"Parlo solo per chiarire che abbiamo agito per il bene di Eitan". La zia materna di Eitan Biran, Gali Peleg, in un'intervista alla Radio israeliana 103 ha raccontato i primi momenti del nipotino all'arrivo in Israele, ieri sera. "Eitan ha urlato di emozione quando ci ha visto - ha aggiunto la donna - e ha detto "finalmente sono in Israele". Non ha cessato di emozionarsi e di dire che noi siamo la sua vera famiglia. Ha detto di sentirsi fra le nuvole. Finalmente gli è sparito il pallore dal viso e gli è tornato un po' di colore".

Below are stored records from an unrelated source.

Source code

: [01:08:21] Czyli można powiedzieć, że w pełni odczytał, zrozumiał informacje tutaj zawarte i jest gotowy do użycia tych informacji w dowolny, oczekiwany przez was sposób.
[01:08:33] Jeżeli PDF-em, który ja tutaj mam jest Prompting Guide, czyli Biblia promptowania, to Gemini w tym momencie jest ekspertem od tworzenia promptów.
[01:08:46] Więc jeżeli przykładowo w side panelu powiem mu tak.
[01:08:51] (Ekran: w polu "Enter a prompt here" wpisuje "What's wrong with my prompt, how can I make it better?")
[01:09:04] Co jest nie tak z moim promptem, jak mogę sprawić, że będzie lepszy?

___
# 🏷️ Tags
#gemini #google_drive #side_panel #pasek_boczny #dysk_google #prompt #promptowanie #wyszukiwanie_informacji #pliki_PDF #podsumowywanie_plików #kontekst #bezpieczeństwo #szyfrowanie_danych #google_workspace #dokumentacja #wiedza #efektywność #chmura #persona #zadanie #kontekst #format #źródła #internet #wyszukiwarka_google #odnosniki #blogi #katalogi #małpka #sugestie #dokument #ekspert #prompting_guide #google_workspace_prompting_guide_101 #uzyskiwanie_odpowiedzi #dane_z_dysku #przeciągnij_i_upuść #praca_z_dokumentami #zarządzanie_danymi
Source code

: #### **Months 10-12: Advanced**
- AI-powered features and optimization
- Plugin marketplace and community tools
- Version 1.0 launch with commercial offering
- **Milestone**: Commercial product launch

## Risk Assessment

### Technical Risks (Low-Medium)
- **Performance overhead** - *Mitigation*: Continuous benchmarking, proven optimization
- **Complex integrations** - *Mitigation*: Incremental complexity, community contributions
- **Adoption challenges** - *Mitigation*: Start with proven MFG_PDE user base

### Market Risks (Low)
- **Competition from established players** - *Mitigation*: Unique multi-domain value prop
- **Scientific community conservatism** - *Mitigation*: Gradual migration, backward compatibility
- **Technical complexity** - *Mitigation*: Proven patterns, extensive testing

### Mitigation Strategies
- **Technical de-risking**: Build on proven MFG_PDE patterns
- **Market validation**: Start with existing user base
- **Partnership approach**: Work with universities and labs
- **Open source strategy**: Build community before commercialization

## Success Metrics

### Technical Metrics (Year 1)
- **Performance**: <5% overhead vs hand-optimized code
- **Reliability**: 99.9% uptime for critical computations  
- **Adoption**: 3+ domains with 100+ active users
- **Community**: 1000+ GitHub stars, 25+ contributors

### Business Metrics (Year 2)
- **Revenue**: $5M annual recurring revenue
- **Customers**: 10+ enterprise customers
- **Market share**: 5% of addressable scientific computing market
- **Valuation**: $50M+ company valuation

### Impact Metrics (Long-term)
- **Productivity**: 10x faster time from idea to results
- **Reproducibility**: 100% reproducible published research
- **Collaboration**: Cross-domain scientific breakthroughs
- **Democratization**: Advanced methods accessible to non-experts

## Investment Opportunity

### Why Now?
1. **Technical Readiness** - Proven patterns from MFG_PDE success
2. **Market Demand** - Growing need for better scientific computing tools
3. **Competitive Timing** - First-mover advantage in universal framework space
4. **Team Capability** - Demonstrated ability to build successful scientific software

La zia paterna, tutrice del piccolo unico sopravvissuto alla tragedia del Mottarone, che è stato portato in Israele dal nonno, nonostante il giudice l'avesse affidato a lei, invece, ha sostenuto d'aver sempre agito per il bene del bambino che è cresciuto in Italia dove è arrivato quando aveva un mese e 18 giorni. "Fino ad oggi non ho mai parlato con i giornalisti per il bene del bambino - ha detto la zia Aya Biran -. Ho anche accettato che la famiglia materna mi diffamasse soltanto perché pensavo che un bambino di 6 anni meritasse una vita normale fatta di sport, scuola, divertimento, amici e famiglia. Una vita stabile con noi che, da quando ci siamo trasferiti in Italia, abbiamo sempre vissuto a 50 metri di distanza dalla famiglia di mio fratello". Il nonno e la zia materna, invece, hanno etichettato Aya come colei che porta cattive notizie perché è stata lei a raccontare al bambino che cosa era accaduto in quella domenica di fine maggio sulla funivia che porta da Stresa al Mottarone.
"Ero io al fianco del letto di Eitan, quando si è svegliato - ha detto Aya, medico che lavora in carcere -. Ho sentito io le sue prime vere parole e bloccato le lacrime, quando ha iniziato svegliarsi. Ero io a rispondere in maniera delicata e non diretta alla sua richieste di vedere la mamma, di parlare con papà. Sono stata io a raccontare ad Eitan che la mamma, papà e Tomi sono ora nel cielo. E fino a ieri ero io ad essergli accanto quando aveva gli incubi. Insieme alle mie figlie e a mio marito, lo abbracciavamo quando accettava, tenendolo la mano per aiutarlo addormentarsi".